Bose-Einstein correlations and the stochastic scale of light hadrons emitter source

TL;DR

This paper uses quantum field theory at finite temperature to analyze Bose-Einstein correlations among light hadrons, revealing how source size, multiplicity, and temperature depend on particle energy and mass, with implications for collider experiments.

Contribution

It introduces new theoretical results linking BEC parameters to physical properties of the emitting source, including off-correlation between non-identical particles, for the first time.

Findings

Parameters of BEC function depend on particle energy, mass, and temperature.

First theoretical analysis of off-correlation between non-identical hadrons.
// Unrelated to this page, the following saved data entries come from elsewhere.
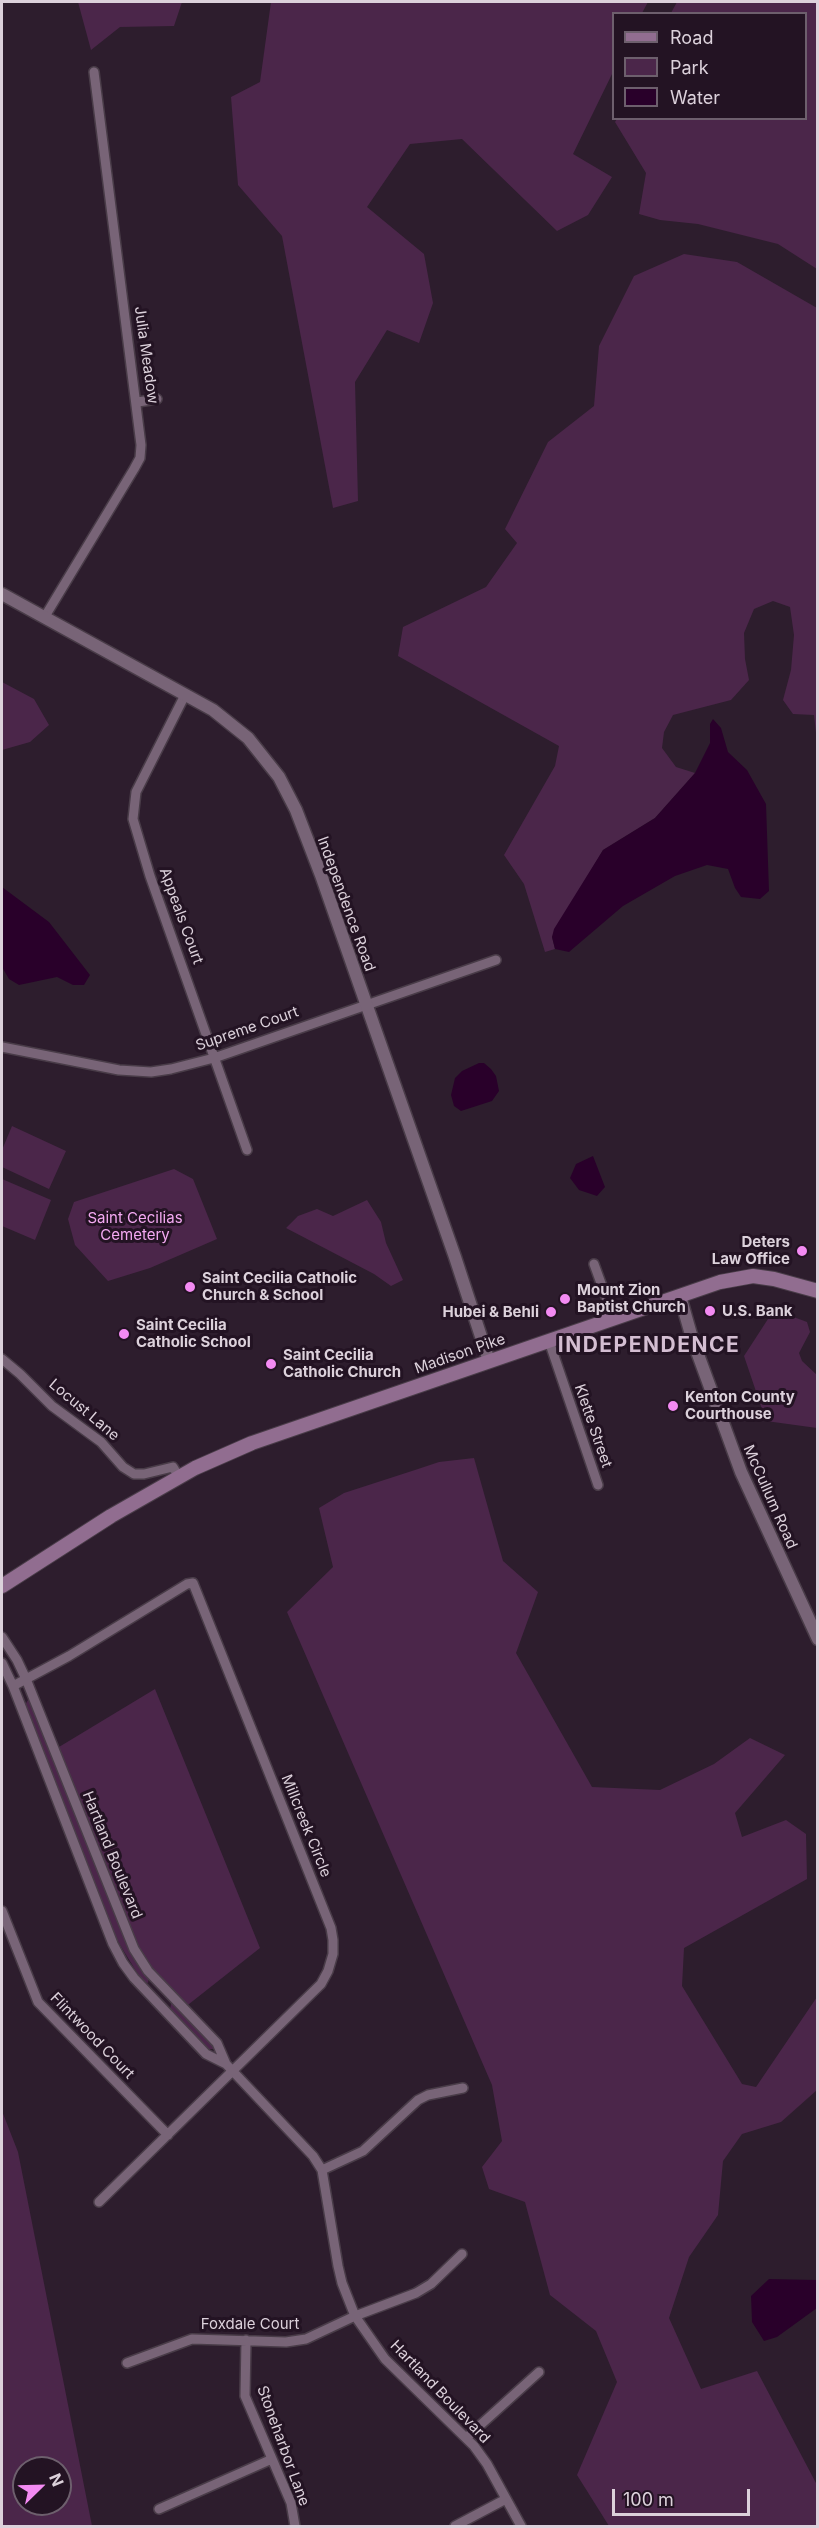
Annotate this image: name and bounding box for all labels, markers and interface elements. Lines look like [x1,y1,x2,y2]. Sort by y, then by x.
legend [612,12,807,120]
text: Road [670,27,713,48]
text: Park [670,57,709,78]
text: Water [670,87,720,108]
street label: Julia Meadow [130,305,162,405]
street label: Independence Road [313,834,379,974]
street label: Appeals Court [155,865,207,967]
street label: Supreme Court [193,1003,301,1055]
park label: Saint Cecilias Cemetery [87,1209,183,1244]
place label: Deters Law Office [712,1233,790,1268]
marker: Deters Law Office [795,1244,809,1258]
place label: Saint Cecilia Catholic Church & School [202,1269,357,1304]
marker: Saint Cecilia Catholic Church & School [183,1280,197,1294]
place label: Mount Zion Baptist Church [577,1281,686,1316]
marker: Mount Zion Baptist Church [558,1292,572,1306]
place label: U.S. Bank [722,1302,793,1320]
place label: Hubei & Behli [442,1303,539,1321]
marker: U.S. Bank [703,1304,717,1318]
marker: Hubei & Behli [544,1305,558,1319]
place label: Saint Cecilia Catholic School [136,1316,251,1351]
marker: Saint Cecilia Catholic School [117,1327,131,1341]
street label: Madison Pike [412,1330,508,1378]
district label: INDEPENDENCE [558,1333,740,1359]
place label: Saint Cecilia Catholic Church [283,1346,401,1381]
marker: Saint Cecilia Catholic Church [264,1357,278,1371]
street label: Locust Lane [45,1375,123,1445]
street label: Klette Street [570,1382,616,1470]
place label: Kenton County Courthouse [685,1388,795,1423]
marker: Kenton County Courthouse [666,1399,680,1413]
street label: McCullum Road [739,1442,801,1552]
street label: Millcreek Circle [277,1772,335,1880]
street label: Hartland Boulevard [78,1789,146,1921]
street label: Flintwood Court [46,1989,138,2083]
street label: Foxdale Court [201,2315,299,2333]
street label: Hartland Boulevard [386,2337,494,2447]
street label: Stoneharbor Lane [253,2383,313,2509]
north arrow [12,2456,72,2516]
text: N [45,2470,68,2489]
scale bar [615,2477,753,2515]
text: 100 m [623,2489,674,2510]

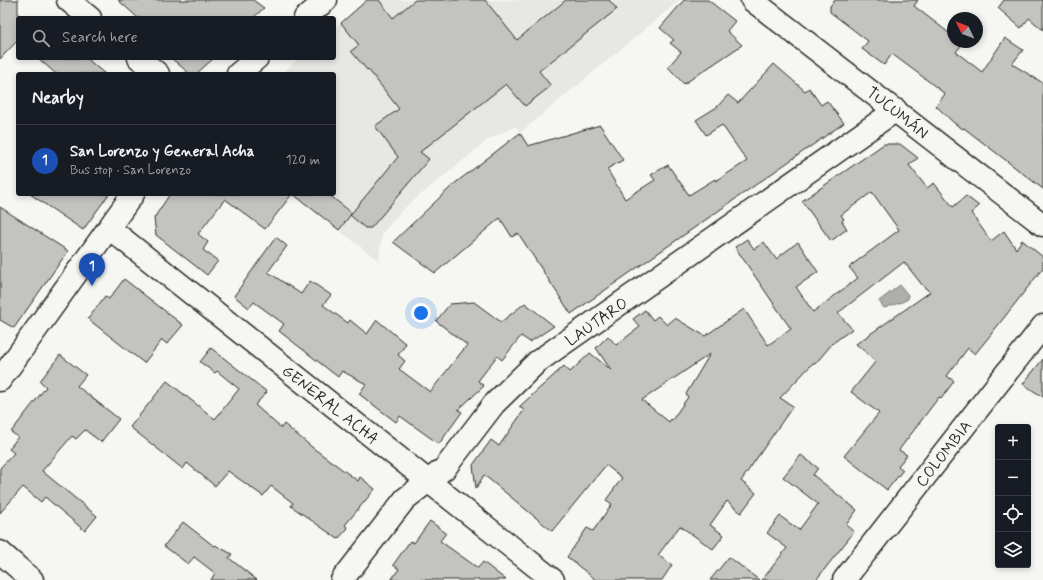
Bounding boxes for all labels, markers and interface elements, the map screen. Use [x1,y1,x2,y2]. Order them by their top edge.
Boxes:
north arrow [947,12,983,48]
search box [16,16,336,60]
icon: search [30,27,52,49]
text: Search here [62,28,138,48]
street label: TUCUMÁN [862,82,932,144]
text: Nearby [32,87,84,109]
text: San Lorenzo y General Acha [70,142,254,162]
text: 1 [42,152,48,169]
text: 120 m [286,152,320,169]
text: Bus stop · San Lorenzo [70,162,191,179]
pin: 1 [79,253,105,286]
street label: LAUTARO [561,293,632,352]
your location [411,303,431,323]
street label: GENERAL ACHA [277,361,383,450]
street label: COLOMBIA [911,416,977,492]
map controls [995,424,1031,568]
button: + [995,424,1031,460]
button: − [995,460,1031,496]
button: locate [995,496,1031,532]
button: layers [995,532,1031,568]

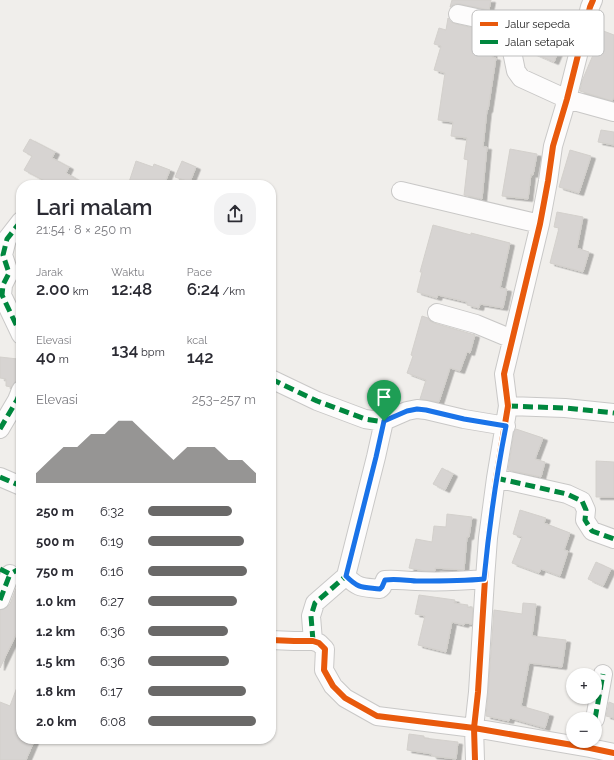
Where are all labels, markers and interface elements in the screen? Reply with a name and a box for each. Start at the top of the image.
legend [472,10,604,56]
text: Jalur sepeda [505,18,570,31]
text: Jalan setapak [505,36,575,49]
button: share [214,193,256,235]
text: Lari malam [36,194,152,220]
text: 21:54 · 8 × 250 m [36,222,131,237]
text: Jarak [36,266,63,279]
text: Waktu [111,266,144,279]
text: Pace [187,266,212,279]
text: 2.00 [36,279,70,299]
text: 12:48 [111,279,152,299]
text: 6:24 [187,279,220,299]
text: km [70,285,89,298]
text: /km [220,285,245,298]
text: Elevasi [36,334,71,347]
text: kcal [187,334,207,347]
text: 134 [111,340,138,360]
text: bpm [138,346,165,359]
text: 40 [36,347,56,367]
text: 142 [187,347,214,367]
text: m [56,353,69,366]
pin [367,380,401,421]
icon: arrive [373,386,395,408]
text: Elevasi [36,392,78,407]
text: 253–257 m [192,392,256,407]
text: 250 m [36,504,74,519]
text: 6:32 [100,504,124,519]
text: 500 m [36,534,74,549]
text: 6:19 [100,534,123,549]
text: 750 m [36,564,74,579]
text: 6:16 [100,564,124,579]
text: 1.0 km [36,594,76,609]
text: 6:27 [100,594,124,609]
text: 1.2 km [36,624,75,639]
text: 6:36 [100,624,125,639]
text: 1.5 km [36,654,75,669]
text: 6:36 [100,654,125,669]
map controls [566,668,602,748]
button: + [566,668,602,704]
text: 1.8 km [36,684,76,699]
text: 6:17 [100,684,123,699]
button: − [566,712,602,748]
text: 2.0 km [36,714,77,729]
text: 6:08 [100,714,126,729]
Provides a framework for extracting source characteristics from experimental data.

Abstract

Based on quantum field theory at finite temperature we carried out new results for two-particle Bose-Einstein correlation (BEC) function ${C_2}(Q)$ in case of light hadrons. The important parameters of BEC function related to the size of the emitting source, mean multiplicity, stochastic forces range with the particle energy and mass dependence, and the temperature of the source are obtained for the first time. Not only the correlation between identical hadrons are explored but even the off-correlation between non-identical particles are proposed. The correlations of two bosons in 4-momentum space presented in this paper offer useful and instructive complimentary viewpoints to theoretical and experimental works in multiparticle femtoscopy and interferometry measurements at hadron colliders. This paper is the first one to the next opening series of works concerning the searching of BEC with experimental data where the parameters above mentioned will be retrieved.